This post has been corrected. See the note at the bottom for details.
Universal Pictures' decision Wednesday to shut down production of "Fast & Furious 7" following the death of star Paul Walker is a blow to Georgia's burgeoning film industry.
"Fast & Furious 7" was among the biggest movies to date to film in Georgia, which has experienced a surge in production since 2008, when the state expanded its film tax credit from 15% to a maximum of 30%.
The film tax credit was one of the chief draws for "Fast & Furious 7," which began production in Georgia on Sept. 9 and was scheduled to shoot through Jan. 10, according to the Georgia Film Office.
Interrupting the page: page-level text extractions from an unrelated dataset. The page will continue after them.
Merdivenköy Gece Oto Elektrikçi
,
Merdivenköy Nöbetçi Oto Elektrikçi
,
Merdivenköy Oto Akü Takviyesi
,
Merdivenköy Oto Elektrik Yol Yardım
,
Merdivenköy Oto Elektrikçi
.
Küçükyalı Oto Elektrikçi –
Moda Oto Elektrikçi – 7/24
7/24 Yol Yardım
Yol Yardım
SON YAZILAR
Filming was due to resume after the Thanksgiving weekend but was halted following Walker's death in a car accident in Valencia on Saturday.
The studio released a statement Wednesday confirming that it won’t be resuming production on the movie’s Atlanta set for an undefined period.
"'Fast & Furious' is one of the largest film productions we have had in Georgia,'' said Stefanie Paupeck, spokeswoman for the Georgia Film Office.
The movie has an estimated budget of about $160 million and employed more than 100 crew members. It was also scheduled to shoot in Abu Dhabi.
Most recently, the "Fast & Furious" crew had been filming at a new development in Gwinnett County called the Atlanta Media Campus & Studios, where producers had built sets and used a large blue screen outside, Paupeck said.
Other “Fast & Furious 7” filming locations included downtown Atlanta, including the Georgia World Congress Center, Ft. Gillem, and a rock quarry in Stockbridge.
Georgia is now one of the leading film destinations outside of California.
Film productions generated $3.3 billion in economic impact in Georgia during fiscal year 2013, according to a recent report from the Film Office.
In addition to "Fast & Furious 7," the state is hosting the two installments of "The Hunger Games: Mocking Jay" ("The Hunger Games: Catching Fire" also filmed in Georgia), "Dumb and Dumber To," and "Barely Lethal" with Jessica Alba, as well as several TV shows, including the hit AMC series "The Walking Dead," which is based in Senoia, and the new AMC series, "Halt & Catch Fire."
For the record, December 6: A previous version of this post described "Barely Lethal" as a TV series. It is a movie.